- Date: 19–25 April
- Edition: 20th
- Surface: Hard
- Location: Salinas, Ecuador

Champions

Singles
- Nicolás Jarry

Doubles
- Miguel Ángel Reyes-Varela / Fernando Romboli
| Salinas Challenger |

= 2021 Salinas Challenger =

The 2021 Salinas Challenger was a professional tennis tournament played on hard courts. It was the 20th edition of the tournament which was part of the 2021 ATP Challenger Tour. It took place in Salinas, Ecuador between 19 and 25 April 2021.

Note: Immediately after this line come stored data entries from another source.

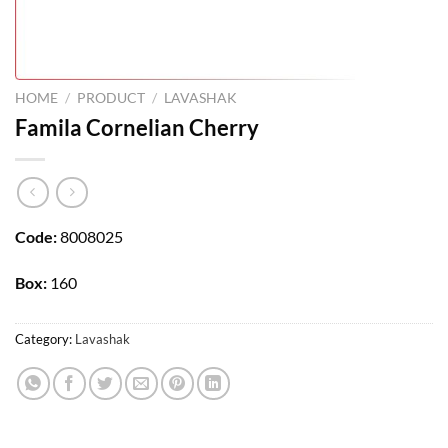
HOME
/
PRODUCT
/
LAVASHAK
Famila Cornelian Cherry
Code:
8008025
Box:
160
Category:
Lavashak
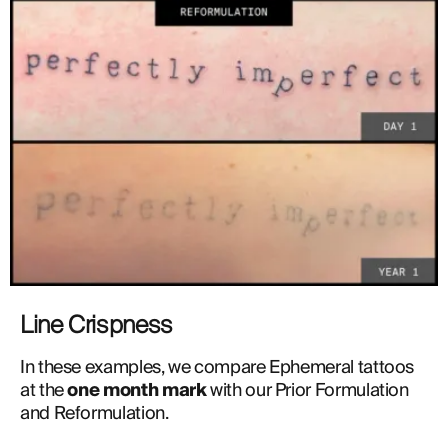
Line Crispness
In these examples, we compare Ephemeral tattoos 
at the 
one month mark
 with our Prior Formulation 
and Reformulation. 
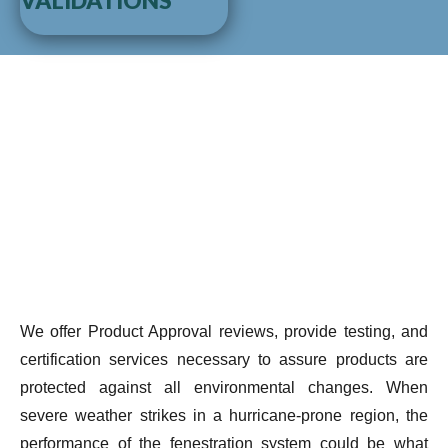
VALIDATIONS
We offer Product Approval reviews, provide testing, and
certification services necessary to assure products are
protected against all environmental changes. When
severe weather strikes in a hurricane-prone region, the
performance of the fenestration system could be what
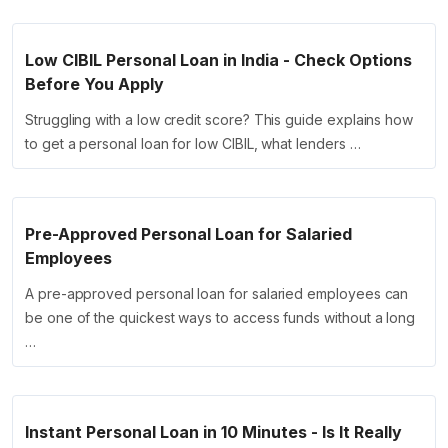
Low CIBIL Personal Loan in India - Check Options
Before You Apply
Struggling with a low credit score? This guide explains how
to get a personal loan for low CIBIL, what lenders …
Pre-Approved Personal Loan for Salaried
Employees
A pre-approved personal loan for salaried employees can
be one of the quickest ways to access funds without a long
…
Instant Personal Loan in 10 Minutes - Is It Really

==Singles main-draw entrants==
===Seeds===

| Country | Player | Rank^{1} | Seed |
|---|---|---|---|
| JPN | Yasutaka Uchiyama | 108 | 1 |
| CHI | Alejandro Tabilo | 163 | 2 |
| ECU | Emilio Gómez | 183 | 3 |
| USA | Christopher Eubanks | 233 | 4 |
| CHI | Marcelo Tomás Barrios Vera | 239 | 5 |
| TUR | Altuğ Çelikbilek | 251 | 6 |
| JPN | Hiroki Moriya | 266 | 7 |
| ECU | Roberto Quiroz | 273 | 8 |

- ^{1} Rankings as of 12 April 2021.

===Other entrants===
The following players received wildcards into the singles main draw:
- ECU Diego Hidalgo
- CHI Nicolás Jarry
- ECU Antonio Cayetano March

The following players received entry from the qualifying draw:
- ARG Facundo Díaz Acosta
- CZE Marek Gengel
- COL Nicolás Mejía
- FRA Tak Khunn Wang

==Champions==
===Singles===

- CHI Nicolás Jarry def. COL Nicolás Mejía 7–6^{(9–7)}, 6–1.

===Doubles===

- MEX Miguel Ángel Reyes-Varela / BRA Fernando Romboli def. ECU Diego Hidalgo / TUN Skander Mansouri 7–5, 4–6, [10–2].